Different Data, New Challenges

There are three different categories that can be used to categorize data:

  • Structured Data is normally organized into rows and columns. The most popular form of structured data is a SQL (relational) databases or excel spread sheets. These relational databases usually support existing applications that support the business.
  • Semi-Structured Data is not organized in rows and columns like fully structured data is. Instead it is organized using metadata or tags. An example of this would be JSON. At EMC we use JSON as the default format of data received when using RestAPI calls to our storage arrays.
  • Unstructured Data is file or rich media. It is made of documents, images, music, movies, etc.

 

The biggest challenge with Structured Data for a lot of my customers is their tools for management (normally a SQL Database) does not scale easily. A lot of startups I work with use a DevOps model to get their software solutions out to market quicker. The tools to manage structured data are normally not conducive to agile development methodologies which a lot of new companies have already embraced. Traditionally, companies would leverage a waterfall development cycle which would take months or years before they got any results. Now small teams work in agile sprints, iterating quickly and pushing code every week or two, some even multiple times every day. This was a huge reason why Github went from opening its doors in 2008 to becoming a multi-million dollar company and is “the spot for software engineers on the web.

The hardest part with dealing with semi-structured data is that each type can use a different schema. SO there is never going to be a “one size fits all mold” with the different semi-structured data types, like XML and JSON. Both are used commonly in Java but they are very different. XML is a markup language which can add extra information to free-flowing plain text. Whereas an object notation like JSON is used when representing objects. JSON looks more like the data structures used in programming languages (like Java). They are both excellent examples of semi-structured data, they are used completely differently.
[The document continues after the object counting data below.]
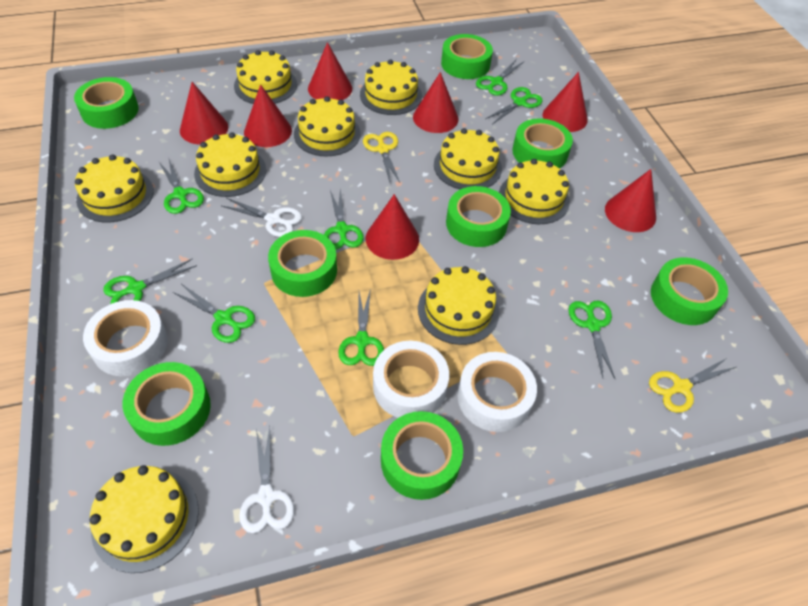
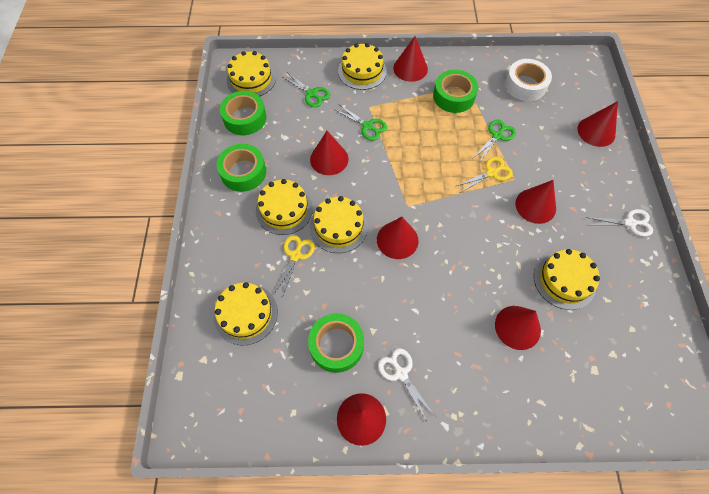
green scissors: 8 -> 3
green tape: 8 -> 4
white tape: 3 -> 1
yellow cake: 9 -> 6

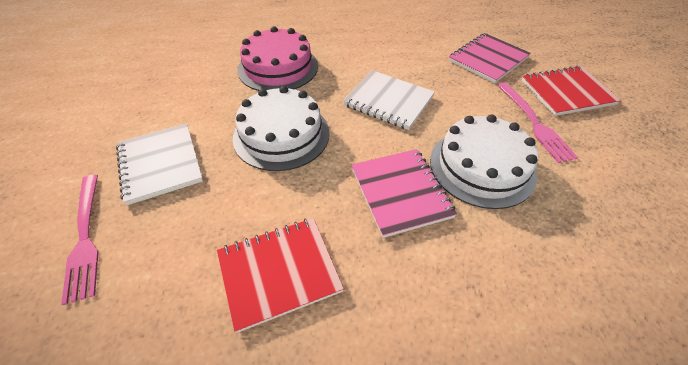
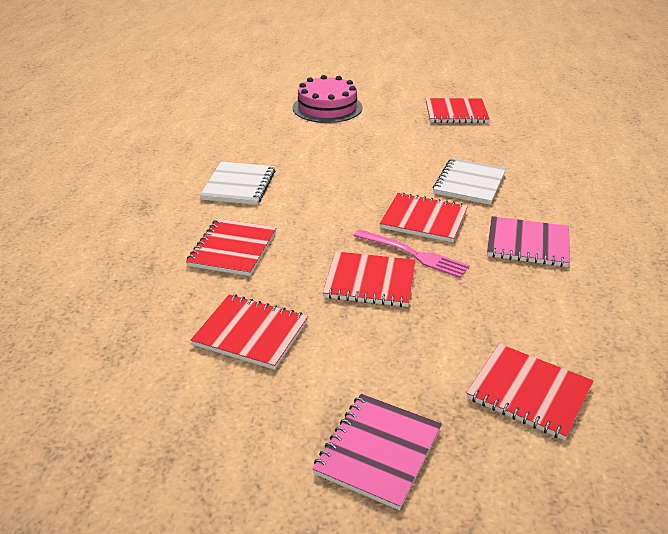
pink fork: 2 -> 1
red notebook: 2 -> 6
white cake: 2 -> 0

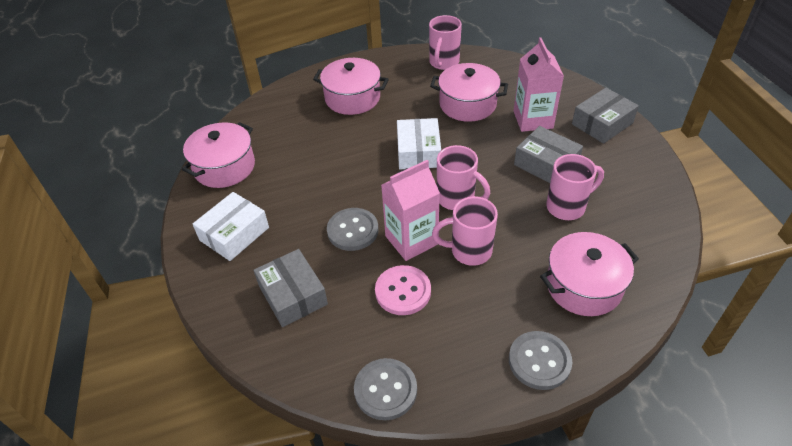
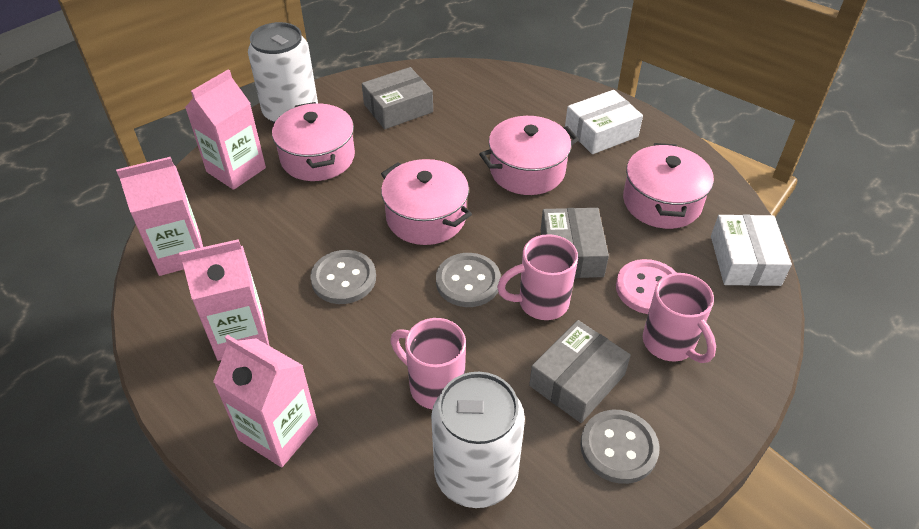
pink carton: 2 -> 4
pink mug: 4 -> 3
white can: 0 -> 2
Unstructured Data are growing exponentially with data doubling in capacity every few years. Over 80% of data in in corporations is unstructured according to IDC. If not secured correctly, all of this growth can even create a lot of risk for companies. Security is an ever growing concern for businesses and with more data comes more to protect. Another challenge with unstructured data is traditional SQL databases have no way to manage it.

“There’s also no way, using a relational database, to effectively address data that’s completely unstructured or unknown in advance.” –MongoDB

It requires a new method of management then traditional applications can provide. This is leading the way for applications like MongoDB to enter the market in a big way. This is just some of the many challenges the variety and volume of data is creating in the industry.